**PASSAGE SHOWN:**
As with Google Docs, any wave participant can add or edit content anywhere in the conversation.

Wave is meant to work completely in real-time. In other words, when multiple collaborators are online simultaneously, the wave is simultaneously updated, so as you type edits or make additions, other participants in a wave can see what you’re typing as you type it. (This feature was also incorporated into Google Docs in May 2010.) A wave can also be viewed or edited by one collaborator at a time if others are offline at any particular moment. Many of Wave’s real-time capabilities have been incorporated into Google Docs and Spreadsheets.

Another innovative element is that Wave’s playback feature lets collaborators rewind the wave to see who said what and when. At the time of this publication, access to Wave was open to any users of Google Apps for Domains (as described at the beginning of this article - https://google.com/a). Access for non-Apps users is by invitation only. Request an invitation at https://services.google.com/fb/forms/wavesignup.

**SOURCE MATERIAL:**
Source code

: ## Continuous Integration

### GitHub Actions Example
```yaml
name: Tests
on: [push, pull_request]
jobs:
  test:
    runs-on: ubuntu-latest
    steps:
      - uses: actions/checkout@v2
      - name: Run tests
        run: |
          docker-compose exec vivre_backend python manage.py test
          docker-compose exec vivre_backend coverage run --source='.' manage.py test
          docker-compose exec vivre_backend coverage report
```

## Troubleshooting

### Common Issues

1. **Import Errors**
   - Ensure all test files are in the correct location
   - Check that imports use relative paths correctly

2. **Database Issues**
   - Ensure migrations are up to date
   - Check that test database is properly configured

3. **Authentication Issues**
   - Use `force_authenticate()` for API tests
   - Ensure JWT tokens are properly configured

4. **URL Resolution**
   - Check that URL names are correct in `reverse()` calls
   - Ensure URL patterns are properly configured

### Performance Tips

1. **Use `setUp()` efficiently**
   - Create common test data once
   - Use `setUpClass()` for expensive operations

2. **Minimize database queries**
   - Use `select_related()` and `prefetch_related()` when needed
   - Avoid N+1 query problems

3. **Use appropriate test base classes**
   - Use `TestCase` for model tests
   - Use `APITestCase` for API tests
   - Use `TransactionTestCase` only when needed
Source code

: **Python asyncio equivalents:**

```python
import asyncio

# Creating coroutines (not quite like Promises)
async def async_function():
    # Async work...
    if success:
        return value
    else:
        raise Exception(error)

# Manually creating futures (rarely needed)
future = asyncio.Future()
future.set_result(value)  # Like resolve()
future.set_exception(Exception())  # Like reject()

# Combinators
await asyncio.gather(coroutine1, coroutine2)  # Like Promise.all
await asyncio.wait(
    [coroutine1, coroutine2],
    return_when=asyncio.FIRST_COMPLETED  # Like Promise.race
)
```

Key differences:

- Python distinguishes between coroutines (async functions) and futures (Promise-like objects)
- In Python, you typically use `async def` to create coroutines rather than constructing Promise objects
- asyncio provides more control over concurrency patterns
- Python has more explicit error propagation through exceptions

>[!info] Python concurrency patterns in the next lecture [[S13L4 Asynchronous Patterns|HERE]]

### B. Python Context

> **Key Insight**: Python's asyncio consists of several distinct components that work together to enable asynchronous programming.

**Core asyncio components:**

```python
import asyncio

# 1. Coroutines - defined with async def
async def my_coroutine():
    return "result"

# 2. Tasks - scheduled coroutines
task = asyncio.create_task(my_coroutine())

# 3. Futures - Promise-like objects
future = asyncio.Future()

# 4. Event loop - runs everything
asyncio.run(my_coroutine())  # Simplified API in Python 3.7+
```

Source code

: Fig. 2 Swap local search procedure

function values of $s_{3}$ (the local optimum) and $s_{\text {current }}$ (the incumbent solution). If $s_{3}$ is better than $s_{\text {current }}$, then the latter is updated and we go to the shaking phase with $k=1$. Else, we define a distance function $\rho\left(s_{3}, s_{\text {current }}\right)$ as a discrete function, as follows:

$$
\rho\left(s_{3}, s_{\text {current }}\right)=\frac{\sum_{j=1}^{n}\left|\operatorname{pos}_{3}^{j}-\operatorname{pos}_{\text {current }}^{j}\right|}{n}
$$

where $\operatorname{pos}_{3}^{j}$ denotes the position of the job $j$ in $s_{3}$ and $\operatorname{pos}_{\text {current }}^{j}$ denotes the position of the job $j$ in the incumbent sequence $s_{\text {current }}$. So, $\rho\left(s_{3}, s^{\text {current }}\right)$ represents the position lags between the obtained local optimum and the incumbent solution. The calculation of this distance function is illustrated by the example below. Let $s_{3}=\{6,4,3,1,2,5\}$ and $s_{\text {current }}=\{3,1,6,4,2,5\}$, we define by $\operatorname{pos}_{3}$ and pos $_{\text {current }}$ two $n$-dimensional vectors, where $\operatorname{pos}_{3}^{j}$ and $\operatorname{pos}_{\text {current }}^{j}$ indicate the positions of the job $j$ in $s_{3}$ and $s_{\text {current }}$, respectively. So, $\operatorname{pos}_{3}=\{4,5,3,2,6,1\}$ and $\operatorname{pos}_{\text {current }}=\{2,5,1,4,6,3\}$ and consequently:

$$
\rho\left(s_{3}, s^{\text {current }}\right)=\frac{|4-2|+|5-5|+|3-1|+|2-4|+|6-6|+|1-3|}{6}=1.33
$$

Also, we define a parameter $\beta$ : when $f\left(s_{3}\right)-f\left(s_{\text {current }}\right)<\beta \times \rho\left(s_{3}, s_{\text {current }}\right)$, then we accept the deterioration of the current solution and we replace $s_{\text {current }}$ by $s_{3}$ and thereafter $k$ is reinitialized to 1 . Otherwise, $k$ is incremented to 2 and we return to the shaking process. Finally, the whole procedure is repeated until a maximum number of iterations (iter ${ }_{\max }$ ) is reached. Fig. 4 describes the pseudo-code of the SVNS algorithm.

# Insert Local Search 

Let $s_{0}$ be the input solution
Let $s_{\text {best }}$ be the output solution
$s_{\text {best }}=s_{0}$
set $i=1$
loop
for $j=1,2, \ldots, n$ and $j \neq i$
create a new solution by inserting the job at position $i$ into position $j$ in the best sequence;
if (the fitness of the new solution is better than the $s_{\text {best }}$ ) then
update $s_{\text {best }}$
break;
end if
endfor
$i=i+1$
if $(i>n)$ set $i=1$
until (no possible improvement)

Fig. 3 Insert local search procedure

**WORK INSTRUCTION A:** In the Google Wave text, why can other participants see your edits while you are still typing them? Answer in one to three sentences.
**WORK INSTRUCTION B:** Can you carry the Google Wave text on from the end of its last sentence?
The records have no connection to the Google Wave text.

**EXERCISE RESPONSE A:** Wave is built to work completely in real time. When several collaborators are online at once, the wave updates simultaneously, so others see what you type as you type it.

**EXERCISE RESPONSE B:**
Security and Privacy of the Information in Your Google Account 
All of the foregoing tools can have a positive impact on your productivity as well as your technology budget. But there’s an additional matter to consider before we close, of course. When we discuss Gmail and Google Docs in our live seminars, one of the first questions we’re asked is, “What about the security of the information stored in those documents and e-mails?”

The answer to that question depends on who you ask. No system is perfect. Google lists its high level of security and many examples of the security measures in place to keep your documents from prying eyes at www.google.com/apps/intl/en/business/infrastructure_security.html. Additionally, in early June 2010 Google released a white paper detailing specific steps in its security process related to user-generated content. The white paper is available at https://static.googleusercontent.com/external_content/untrusted_dlcp/www.google.com/en/us/a/help/intl/en/admins/pdf/ds_gsa_apps_whitepaper_0207.pdf

 

What do Bar Associations Say About These Kinds of Online Services

ABA Model Rule of Conduct 1.6 (a) states in part that: “A lawyer shall not reveal information relating to the representation of a client unless the client gives informed consent.” (See www.abanet.org/cpr/mrpc/rule_1_6.html.) But the rules of conduct are generally silent on the specific question of outsourced storage of documents. It is nonetheless clear that lawyers have a duty to protect information related to the matters they are handling.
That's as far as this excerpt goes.